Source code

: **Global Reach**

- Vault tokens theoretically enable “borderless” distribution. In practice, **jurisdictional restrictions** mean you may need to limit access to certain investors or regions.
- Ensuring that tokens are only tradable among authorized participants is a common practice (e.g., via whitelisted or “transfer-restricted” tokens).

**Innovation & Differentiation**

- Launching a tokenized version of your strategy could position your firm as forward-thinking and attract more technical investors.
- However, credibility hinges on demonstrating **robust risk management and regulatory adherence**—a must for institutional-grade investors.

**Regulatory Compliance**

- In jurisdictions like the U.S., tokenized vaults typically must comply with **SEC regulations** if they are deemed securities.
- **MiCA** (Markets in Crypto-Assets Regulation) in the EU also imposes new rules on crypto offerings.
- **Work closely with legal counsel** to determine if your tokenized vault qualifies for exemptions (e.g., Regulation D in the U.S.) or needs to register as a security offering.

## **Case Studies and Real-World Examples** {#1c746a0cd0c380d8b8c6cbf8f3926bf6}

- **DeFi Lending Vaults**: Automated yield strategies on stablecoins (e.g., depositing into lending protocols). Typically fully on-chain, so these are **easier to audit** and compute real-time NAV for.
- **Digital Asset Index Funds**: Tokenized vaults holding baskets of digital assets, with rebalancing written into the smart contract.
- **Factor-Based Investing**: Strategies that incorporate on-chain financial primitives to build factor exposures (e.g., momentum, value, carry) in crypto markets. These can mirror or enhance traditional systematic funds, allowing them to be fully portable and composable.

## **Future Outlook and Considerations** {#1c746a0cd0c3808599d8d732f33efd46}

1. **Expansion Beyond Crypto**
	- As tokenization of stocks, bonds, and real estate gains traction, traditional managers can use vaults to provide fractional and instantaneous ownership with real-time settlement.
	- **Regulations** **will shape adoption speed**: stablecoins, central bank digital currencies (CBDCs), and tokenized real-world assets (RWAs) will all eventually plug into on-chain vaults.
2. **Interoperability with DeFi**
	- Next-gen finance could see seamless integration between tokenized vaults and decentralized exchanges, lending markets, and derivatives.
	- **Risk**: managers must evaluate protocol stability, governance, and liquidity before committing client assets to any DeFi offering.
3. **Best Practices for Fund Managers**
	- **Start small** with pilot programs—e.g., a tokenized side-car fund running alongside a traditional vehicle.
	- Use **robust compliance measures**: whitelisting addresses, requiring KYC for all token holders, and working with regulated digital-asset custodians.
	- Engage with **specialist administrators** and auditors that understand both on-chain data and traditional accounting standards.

________________________________________

_Exercise requirements_
Once you reach the line containing "- Vault tokens", include it and stop; until then, reproduce each line of the listing from its start exactly.

_Result of the exercise_
Source code

: **Global Reach**

- Vault tokens theoretically enable “borderless” distribution. In practice, **jurisdictional restrictions** mean you may need to limit access to certain investors or regions.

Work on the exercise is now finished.